A Kiel, l’anno prossimo, farà molto più freddo.
Mi hanno preso per l’Erasmus a Kiel, e io ora vorrei disquisire elencando descrizioni e informazioni su questa città sul Baltico, ma non ne ho poi così tante, e ciò forse aiuta nel darmi quella lieve rarefatta gioia da ignoto.
I tedeschi sono tedeschi e gli italiani sono italiani – e mentre l’e-mail dall’università italiana non mi è ancora giunta, ieri (domenica, tengo a sottolineare) ha scritto un professore da Kiel. In tedesco. Anche qui ha compartecipato il fascino dell’ignoto, soprattutto il panico di dovergli rispondere in crucco.
Ma Murphy, si sa, è Murphy.
Ho scritto la risposta a orecchio, traducendo un paio di termini mezzo dizionario, e l’ho data in pasto a Sebastian (madrelingua) perché me la correggesse.
Mi ha detto che era perfetta, non avrebbe saputo fare di meglio, quindi in automatico non mi sono fidata e l’ho data in pasto a Camilla, che ha ribadito, dicendo che a volte una pausa aiuta a riassestare la conoscenza di una lingua, ma sei mesi di vuoto sono considerabili una pausa?
Meglio così.
Kiel è sul Baltico. Per me ciò significa molto. Per chiunque abbia studiato per anni vicende di sporchi barbari in nave, soprattutto svedesi, il Baltico significherebbe molto.
E poi è mare.
Se lo guardi stando sulla spiaggia sembra non avere fine. Puoi ricordarti che oltre c’è della terra, poi ancora mare e poi ancora terra, ma così a occhio è mare e basta, e questo stare sul mare mi piace. Mi conforta. Perché? Boh. Ha importanza?

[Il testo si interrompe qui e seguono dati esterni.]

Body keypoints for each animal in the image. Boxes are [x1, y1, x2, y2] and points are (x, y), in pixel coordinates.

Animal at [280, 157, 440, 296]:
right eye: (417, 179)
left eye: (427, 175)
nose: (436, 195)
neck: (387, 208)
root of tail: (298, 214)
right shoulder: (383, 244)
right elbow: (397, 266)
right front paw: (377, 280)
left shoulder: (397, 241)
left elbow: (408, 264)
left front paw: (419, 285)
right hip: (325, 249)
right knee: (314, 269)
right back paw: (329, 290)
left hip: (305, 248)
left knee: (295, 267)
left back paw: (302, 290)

È un piccolo sogno, un’università del genere. Non è difficile fantasticare su un’università estera, essendo abituata a quella di Milano. Puoi permetterti di farti aspettative, tanto sarà di sicuro meglio di quello che hai. Almeno per infrastrutture.
E poi sono tedeschi.
Il che significa che non sono italiani.
E forse scoprirò che non potermi lamentare dell’umanità con cui convivo mi sottrarrà un ruolo interiormente fondamentale, forse scoprirò che invece è solo una barriera oltre cui non sono mai andata – e, se l’ho fatto, non ricordo bene come fosse.

Ho avuto le foto di Sna con bambina. Magari ve le offrirò in pasto, non appena le avrò tutte. Intanto, Sna con bambina ha questa faccia di chi sa cosa deve fare e sa come farlo, e se non lo sa sa che troverà un modo. Sna con bambina non ha gli occhi su di sé, e già questo è strano.

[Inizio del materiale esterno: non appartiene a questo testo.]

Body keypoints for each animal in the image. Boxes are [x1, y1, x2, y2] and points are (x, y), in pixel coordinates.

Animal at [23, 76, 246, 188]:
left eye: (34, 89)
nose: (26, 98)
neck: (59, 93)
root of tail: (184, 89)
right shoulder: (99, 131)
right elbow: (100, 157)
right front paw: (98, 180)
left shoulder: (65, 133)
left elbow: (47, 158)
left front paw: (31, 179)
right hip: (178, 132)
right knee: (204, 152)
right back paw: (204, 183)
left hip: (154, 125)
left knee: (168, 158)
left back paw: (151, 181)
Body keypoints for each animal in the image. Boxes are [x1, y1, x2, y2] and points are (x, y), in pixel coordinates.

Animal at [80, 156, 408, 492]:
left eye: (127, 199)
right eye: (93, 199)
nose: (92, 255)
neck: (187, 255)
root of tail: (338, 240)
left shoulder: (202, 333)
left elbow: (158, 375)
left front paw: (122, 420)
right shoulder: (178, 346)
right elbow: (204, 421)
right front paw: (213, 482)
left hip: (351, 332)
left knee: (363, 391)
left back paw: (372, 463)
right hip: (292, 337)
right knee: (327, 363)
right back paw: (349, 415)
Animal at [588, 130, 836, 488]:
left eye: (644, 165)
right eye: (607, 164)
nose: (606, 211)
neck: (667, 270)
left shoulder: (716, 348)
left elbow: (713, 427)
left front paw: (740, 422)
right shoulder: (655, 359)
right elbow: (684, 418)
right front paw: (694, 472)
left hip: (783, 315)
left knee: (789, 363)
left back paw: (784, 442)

Ho fatto il logo a questo forum di gioco di ruolo, in cui sto anche giocando.
Collaborare con Capi rende l’inserimento in un gioco di ruolo molto semplice e veloce: riusciamo a delirare con metodo e ad alta produttività in poco tempo (sottotitolo: a fare cazzate sei bravissima).
L’epoca vittoriana non mi entusiasma (ha smesso di farlo verso i miei 18 anni), ma capita che in quegli anni ci siano giacimenti minerari appena scoperti e guerre anglo-boere, e così capita che io faccia tre PG con un filo conduttore: diamanti.

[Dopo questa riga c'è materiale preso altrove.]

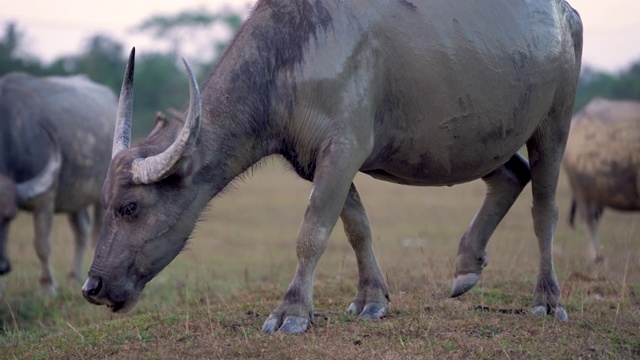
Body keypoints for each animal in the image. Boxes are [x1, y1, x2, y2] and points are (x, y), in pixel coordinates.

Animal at [0, 71, 116, 294]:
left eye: (9, 216)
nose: (1, 266)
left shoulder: (45, 199)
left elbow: (42, 244)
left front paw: (47, 286)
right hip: (75, 197)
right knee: (81, 230)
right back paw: (73, 277)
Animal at [82, 0, 584, 334]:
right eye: (106, 204)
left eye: (129, 207)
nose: (92, 285)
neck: (288, 56)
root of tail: (566, 14)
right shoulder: (319, 161)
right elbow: (355, 225)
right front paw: (371, 299)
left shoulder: (343, 150)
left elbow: (312, 231)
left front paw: (291, 312)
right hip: (474, 140)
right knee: (511, 175)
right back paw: (466, 267)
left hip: (554, 123)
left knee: (545, 208)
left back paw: (547, 299)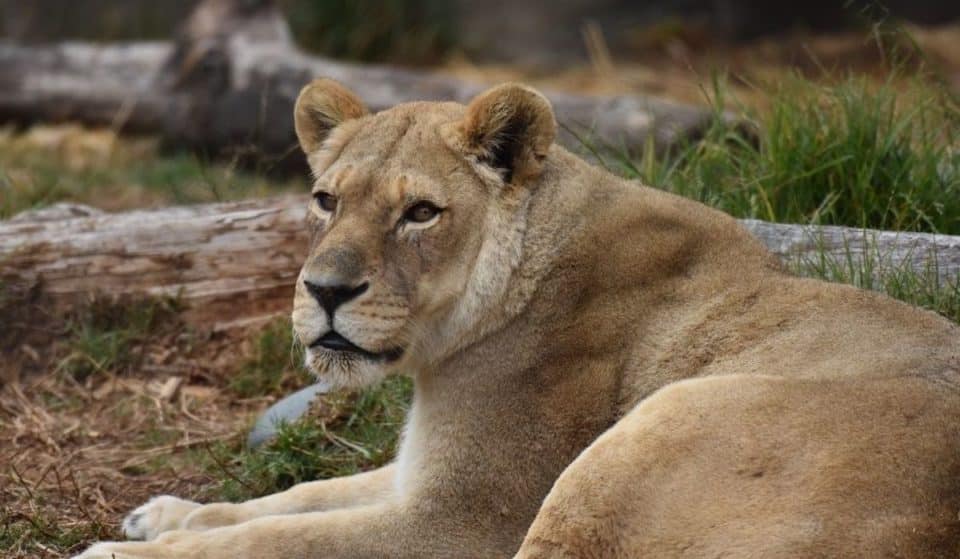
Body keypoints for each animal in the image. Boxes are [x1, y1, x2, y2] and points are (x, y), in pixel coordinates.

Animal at [75, 80, 960, 559]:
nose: (323, 290)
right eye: (326, 200)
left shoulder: (460, 521)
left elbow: (271, 538)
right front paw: (162, 514)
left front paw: (115, 547)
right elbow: (294, 496)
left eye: (421, 213)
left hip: (656, 427)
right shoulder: (419, 476)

Un tagliatore (così m’impratichisco con le scale di qualità delle gemme, che male non farà), un analfabeta boero finito a Londra (e se continuo così imparerò l’Afrikaans, che pure male non farà, wat dink yj?), un primogenito ripudiato, che era primogenito dei Dunkelsbuhler, che è la famiglia di gioiellieri presso cui lavorò Ernest Oppenheimer da giovane, e da cui fu spedito in Sud Africa.
L’Afrikaans ha lo stesso word order del tedesco, si declina quanto io sono eterosessuale e la parte più difficile è il plurale dei sostantivi (perlomeno per me).
C’è da dire che i pidgins hanno un fascino tutto loro, dovuto al fatto che sono grammaticalmente una stronzata e sono emanazione semi-diretta di una cultura, nel senso che essendo giovani funzionano poco a convenzioni grammaticali.